# Working with mod p (Euler's and Fermat's Theorem)

• Apr 22nd 2010, 11:19 PM
Zennie
Working with mod p (Euler's and Fermat's Theorem)
Prove that if $\displaystyle p$ is prime, then for any number $\displaystyle a$, divisible by $\displaystyle p$ or not, $\displaystyle a^p \equiv a (mod p)$
• Apr 22nd 2010, 11:22 PM
Drexel28
Quote:

Originally Posted by Zennie
Prove that if $\displaystyle p$ is prime, then for any number $\displaystyle a$, divisible by $\displaystyle p$ or not, $\displaystyle a^p \equiv a (mod p)$

Are you asking to prove Euler's theorem? Do you know group theory? Note that $\displaystyle \left(\mathbb{Z}/n\mathbb{Z}\right)^{\times}$ forms a group whose order is $\displaystyle \varphi(n)$ and since any element of a group to it's order is the identity element the conclusion follows.

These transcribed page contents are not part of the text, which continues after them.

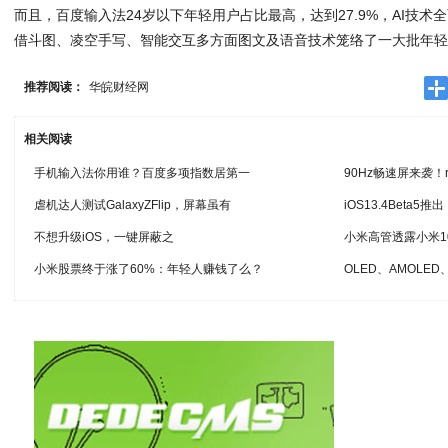
而且，百度输入法24岁以下年轻用户占比最高，达到27.9%，AI技
借斗图、凌空手写、智能交互多方面图文及语音技术笼络了一大批年
推荐阅读：
华皖财经网
相关阅读
手机输入法你用谁？百度多项指数居第一
90Hz畅速屏来袭！r
虐机达人测试GalaxyZFlip，屏幕虽有
iOS13.4Beta
不想升级iOS，一键屏蔽之
小米高管透露小米
小米股票终于涨了60%：年轻人赚钱了么？
OLED、AMOLED、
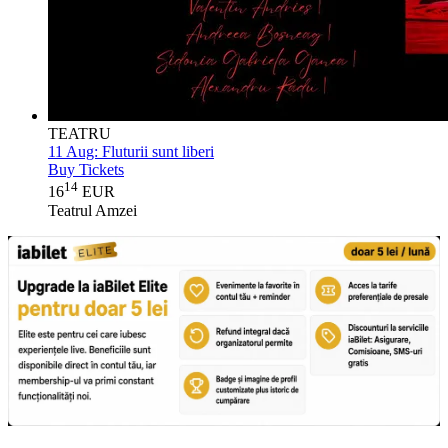
TEATRU
11 Aug:
Fluturii sunt liberi
Buy Tickets
14
16
EUR
Teatrul Amzei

If you're just trying to apply it merely notice that if $\displaystyle a\nmid p$ then by virtue of $\displaystyle p$'s primality $\displaystyle (a,p)=1$ in which case Fermat's theorem applies. If $\displaystyle a\mid p$ then either $\displaystyle a\equiv 0,1$ in which case the theorem is a triviality.